# Data

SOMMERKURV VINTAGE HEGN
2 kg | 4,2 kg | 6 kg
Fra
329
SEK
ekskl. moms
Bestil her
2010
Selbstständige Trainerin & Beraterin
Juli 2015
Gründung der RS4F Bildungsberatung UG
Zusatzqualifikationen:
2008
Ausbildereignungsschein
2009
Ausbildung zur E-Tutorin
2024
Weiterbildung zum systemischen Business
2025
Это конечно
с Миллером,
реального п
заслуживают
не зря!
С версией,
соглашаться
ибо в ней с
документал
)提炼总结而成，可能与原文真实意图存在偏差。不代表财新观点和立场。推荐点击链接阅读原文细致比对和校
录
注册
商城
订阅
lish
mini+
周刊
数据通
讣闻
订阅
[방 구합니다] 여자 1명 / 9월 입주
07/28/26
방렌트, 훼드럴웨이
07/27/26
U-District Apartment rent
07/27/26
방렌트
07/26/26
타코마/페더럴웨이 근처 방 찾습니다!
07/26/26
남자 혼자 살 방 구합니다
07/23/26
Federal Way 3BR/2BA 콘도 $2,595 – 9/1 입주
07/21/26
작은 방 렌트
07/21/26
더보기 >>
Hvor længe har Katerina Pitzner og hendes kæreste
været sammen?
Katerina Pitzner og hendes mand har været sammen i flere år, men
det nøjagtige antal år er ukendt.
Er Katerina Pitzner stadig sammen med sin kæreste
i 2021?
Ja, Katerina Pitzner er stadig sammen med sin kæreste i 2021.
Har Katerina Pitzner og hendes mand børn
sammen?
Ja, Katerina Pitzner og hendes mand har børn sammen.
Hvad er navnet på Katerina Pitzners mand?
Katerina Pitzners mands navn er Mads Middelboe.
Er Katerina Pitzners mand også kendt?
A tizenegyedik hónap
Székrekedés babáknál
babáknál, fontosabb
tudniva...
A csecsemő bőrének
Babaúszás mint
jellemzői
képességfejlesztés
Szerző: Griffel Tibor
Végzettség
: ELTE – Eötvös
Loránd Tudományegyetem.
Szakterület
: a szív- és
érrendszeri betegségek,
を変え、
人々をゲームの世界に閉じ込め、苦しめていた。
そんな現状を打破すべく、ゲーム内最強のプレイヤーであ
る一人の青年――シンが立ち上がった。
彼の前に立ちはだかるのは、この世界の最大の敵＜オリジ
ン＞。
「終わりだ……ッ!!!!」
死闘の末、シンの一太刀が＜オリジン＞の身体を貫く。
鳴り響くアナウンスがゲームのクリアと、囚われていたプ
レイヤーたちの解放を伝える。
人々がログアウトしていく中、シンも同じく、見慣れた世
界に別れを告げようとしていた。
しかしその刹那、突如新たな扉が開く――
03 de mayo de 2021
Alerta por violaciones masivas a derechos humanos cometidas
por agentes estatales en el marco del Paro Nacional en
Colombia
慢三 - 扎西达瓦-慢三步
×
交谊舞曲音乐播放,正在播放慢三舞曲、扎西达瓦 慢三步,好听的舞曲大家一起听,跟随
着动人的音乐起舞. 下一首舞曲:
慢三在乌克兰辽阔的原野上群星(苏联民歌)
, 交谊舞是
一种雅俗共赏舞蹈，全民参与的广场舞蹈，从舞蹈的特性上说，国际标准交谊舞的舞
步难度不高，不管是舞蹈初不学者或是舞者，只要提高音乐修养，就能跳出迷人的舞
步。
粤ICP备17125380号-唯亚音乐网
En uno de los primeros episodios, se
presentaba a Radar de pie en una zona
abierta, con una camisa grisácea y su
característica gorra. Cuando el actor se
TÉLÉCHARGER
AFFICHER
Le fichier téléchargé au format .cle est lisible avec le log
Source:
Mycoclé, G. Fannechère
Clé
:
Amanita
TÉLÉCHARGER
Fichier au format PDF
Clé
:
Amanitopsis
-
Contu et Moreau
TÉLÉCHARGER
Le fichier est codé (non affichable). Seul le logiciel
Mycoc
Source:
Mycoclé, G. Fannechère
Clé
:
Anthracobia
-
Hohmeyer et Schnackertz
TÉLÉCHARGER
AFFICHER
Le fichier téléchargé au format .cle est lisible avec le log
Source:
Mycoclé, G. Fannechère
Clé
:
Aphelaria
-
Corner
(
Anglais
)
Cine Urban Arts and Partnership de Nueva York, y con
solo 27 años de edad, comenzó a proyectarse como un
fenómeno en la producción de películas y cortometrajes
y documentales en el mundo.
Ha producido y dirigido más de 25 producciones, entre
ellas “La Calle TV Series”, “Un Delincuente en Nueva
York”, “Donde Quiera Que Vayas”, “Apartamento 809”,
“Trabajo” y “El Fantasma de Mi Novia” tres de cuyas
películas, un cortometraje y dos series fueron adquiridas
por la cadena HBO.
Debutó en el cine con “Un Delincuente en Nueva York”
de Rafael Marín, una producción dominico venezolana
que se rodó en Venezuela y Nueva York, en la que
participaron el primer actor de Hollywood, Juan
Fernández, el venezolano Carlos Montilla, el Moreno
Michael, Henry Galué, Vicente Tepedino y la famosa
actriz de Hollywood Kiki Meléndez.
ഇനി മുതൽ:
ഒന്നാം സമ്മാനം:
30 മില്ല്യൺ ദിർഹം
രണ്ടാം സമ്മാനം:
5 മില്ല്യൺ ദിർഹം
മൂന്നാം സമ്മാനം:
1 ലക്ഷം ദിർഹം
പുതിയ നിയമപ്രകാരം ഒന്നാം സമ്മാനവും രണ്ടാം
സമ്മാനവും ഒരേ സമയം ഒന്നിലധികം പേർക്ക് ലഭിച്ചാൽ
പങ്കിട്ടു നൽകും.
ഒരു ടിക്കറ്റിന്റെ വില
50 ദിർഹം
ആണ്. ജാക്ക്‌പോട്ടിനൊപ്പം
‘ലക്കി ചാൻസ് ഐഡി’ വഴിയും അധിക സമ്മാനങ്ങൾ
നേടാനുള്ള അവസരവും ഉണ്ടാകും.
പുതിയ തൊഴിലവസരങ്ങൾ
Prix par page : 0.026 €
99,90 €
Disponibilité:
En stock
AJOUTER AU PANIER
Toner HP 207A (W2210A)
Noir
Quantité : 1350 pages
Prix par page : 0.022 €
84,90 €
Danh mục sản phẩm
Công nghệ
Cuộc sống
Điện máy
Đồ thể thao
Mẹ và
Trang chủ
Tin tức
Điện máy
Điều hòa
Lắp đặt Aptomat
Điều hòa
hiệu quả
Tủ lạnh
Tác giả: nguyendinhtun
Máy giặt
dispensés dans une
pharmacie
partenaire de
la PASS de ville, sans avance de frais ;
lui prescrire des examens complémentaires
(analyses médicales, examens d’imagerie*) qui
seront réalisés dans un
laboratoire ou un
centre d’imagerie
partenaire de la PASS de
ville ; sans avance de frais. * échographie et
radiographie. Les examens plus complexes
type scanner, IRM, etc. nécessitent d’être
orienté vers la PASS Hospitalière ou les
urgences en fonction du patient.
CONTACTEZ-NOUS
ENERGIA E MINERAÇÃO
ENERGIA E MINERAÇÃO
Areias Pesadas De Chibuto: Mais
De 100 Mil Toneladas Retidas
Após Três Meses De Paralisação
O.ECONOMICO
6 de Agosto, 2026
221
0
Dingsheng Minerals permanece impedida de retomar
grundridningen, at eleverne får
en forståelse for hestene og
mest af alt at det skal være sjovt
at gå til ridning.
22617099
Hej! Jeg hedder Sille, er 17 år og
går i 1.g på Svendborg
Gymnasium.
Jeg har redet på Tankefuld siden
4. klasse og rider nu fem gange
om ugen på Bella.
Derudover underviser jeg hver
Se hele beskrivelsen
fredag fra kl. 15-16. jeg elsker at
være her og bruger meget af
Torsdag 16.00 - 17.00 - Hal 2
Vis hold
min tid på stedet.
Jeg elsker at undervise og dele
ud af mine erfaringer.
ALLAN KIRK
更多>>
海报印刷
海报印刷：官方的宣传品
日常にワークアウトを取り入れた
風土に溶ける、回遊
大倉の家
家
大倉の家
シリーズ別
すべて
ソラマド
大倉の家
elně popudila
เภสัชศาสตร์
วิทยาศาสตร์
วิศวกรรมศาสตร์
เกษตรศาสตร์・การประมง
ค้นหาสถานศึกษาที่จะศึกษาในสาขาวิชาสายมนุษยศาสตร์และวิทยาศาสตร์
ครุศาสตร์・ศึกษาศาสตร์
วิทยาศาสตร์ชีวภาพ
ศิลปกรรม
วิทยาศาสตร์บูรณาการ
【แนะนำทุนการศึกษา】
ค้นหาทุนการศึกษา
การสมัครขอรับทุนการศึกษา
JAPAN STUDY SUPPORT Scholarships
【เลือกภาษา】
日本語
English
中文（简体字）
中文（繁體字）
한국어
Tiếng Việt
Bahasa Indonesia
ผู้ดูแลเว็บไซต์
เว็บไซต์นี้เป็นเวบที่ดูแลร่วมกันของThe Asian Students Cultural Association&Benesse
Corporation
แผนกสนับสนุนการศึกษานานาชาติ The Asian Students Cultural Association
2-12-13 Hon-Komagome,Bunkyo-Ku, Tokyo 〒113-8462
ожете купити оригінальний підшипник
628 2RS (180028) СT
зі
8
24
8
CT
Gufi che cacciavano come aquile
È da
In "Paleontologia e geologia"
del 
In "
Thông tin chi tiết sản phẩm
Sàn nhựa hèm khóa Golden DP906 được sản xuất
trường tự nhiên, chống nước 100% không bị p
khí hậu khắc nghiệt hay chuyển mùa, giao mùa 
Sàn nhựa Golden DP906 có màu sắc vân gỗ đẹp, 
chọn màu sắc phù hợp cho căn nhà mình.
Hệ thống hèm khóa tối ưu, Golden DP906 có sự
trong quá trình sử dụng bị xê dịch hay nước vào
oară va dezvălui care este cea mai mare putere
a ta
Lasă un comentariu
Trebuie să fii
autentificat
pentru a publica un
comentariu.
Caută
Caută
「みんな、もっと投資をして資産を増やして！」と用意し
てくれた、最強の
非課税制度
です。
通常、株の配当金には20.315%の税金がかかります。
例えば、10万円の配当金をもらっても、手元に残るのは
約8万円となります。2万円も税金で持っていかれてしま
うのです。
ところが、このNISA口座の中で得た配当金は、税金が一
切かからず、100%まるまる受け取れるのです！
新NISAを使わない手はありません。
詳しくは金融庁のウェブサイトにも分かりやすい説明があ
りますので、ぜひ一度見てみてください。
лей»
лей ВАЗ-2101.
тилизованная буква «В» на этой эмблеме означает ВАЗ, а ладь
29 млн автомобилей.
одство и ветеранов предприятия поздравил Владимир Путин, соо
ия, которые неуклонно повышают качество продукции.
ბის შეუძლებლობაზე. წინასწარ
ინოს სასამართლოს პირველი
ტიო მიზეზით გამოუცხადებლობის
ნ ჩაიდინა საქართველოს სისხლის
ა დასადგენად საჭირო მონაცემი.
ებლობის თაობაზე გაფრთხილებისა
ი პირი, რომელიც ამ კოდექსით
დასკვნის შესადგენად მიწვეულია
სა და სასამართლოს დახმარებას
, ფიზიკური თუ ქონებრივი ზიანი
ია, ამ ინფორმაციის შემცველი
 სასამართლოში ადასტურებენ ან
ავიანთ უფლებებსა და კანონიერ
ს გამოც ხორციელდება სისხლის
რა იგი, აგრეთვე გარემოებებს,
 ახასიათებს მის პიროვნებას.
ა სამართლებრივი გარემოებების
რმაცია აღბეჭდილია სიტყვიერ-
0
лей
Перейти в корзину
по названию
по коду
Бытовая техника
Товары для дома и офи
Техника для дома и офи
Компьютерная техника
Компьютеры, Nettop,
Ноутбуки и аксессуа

# Task instructions
Repeat, word for word, every line from the line that contains "29 млн автомобилей." to the end of the entries; include both of those lines and no others.

# Completed task
29 млн автомобилей.
одство и ветеранов предприятия поздравил Владимир Путин, соо
ия, которые неуклонно повышают качество продукции.
ბის შეუძლებლობაზე. წინასწარ
ინოს სასამართლოს პირველი
ტიო მიზეზით გამოუცხადებლობის
ნ ჩაიდინა საქართველოს სისხლის
ა დასადგენად საჭირო მონაცემი.
ებლობის თაობაზე გაფრთხილებისა
ი პირი, რომელიც ამ კოდექსით
დასკვნის შესადგენად მიწვეულია
სა და სასამართლოს დახმარებას
, ფიზიკური თუ ქონებრივი ზიანი
ია, ამ ინფორმაციის შემცველი
 სასამართლოში ადასტურებენ ან
ავიანთ უფლებებსა და კანონიერ
ს გამოც ხორციელდება სისხლის
რა იგი, აგრეთვე გარემოებებს,
 ახასიათებს მის პიროვნებას.
ა სამართლებრივი გარემოებების
რმაცია აღბეჭდილია სიტყვიერ-
0
лей
Перейти в корзину
по названию
по коду
Бытовая техника
Товары для дома и офи
Техника для дома и офи
Компьютерная техника
Компьютеры, Nettop,
Ноутбуки и аксессуа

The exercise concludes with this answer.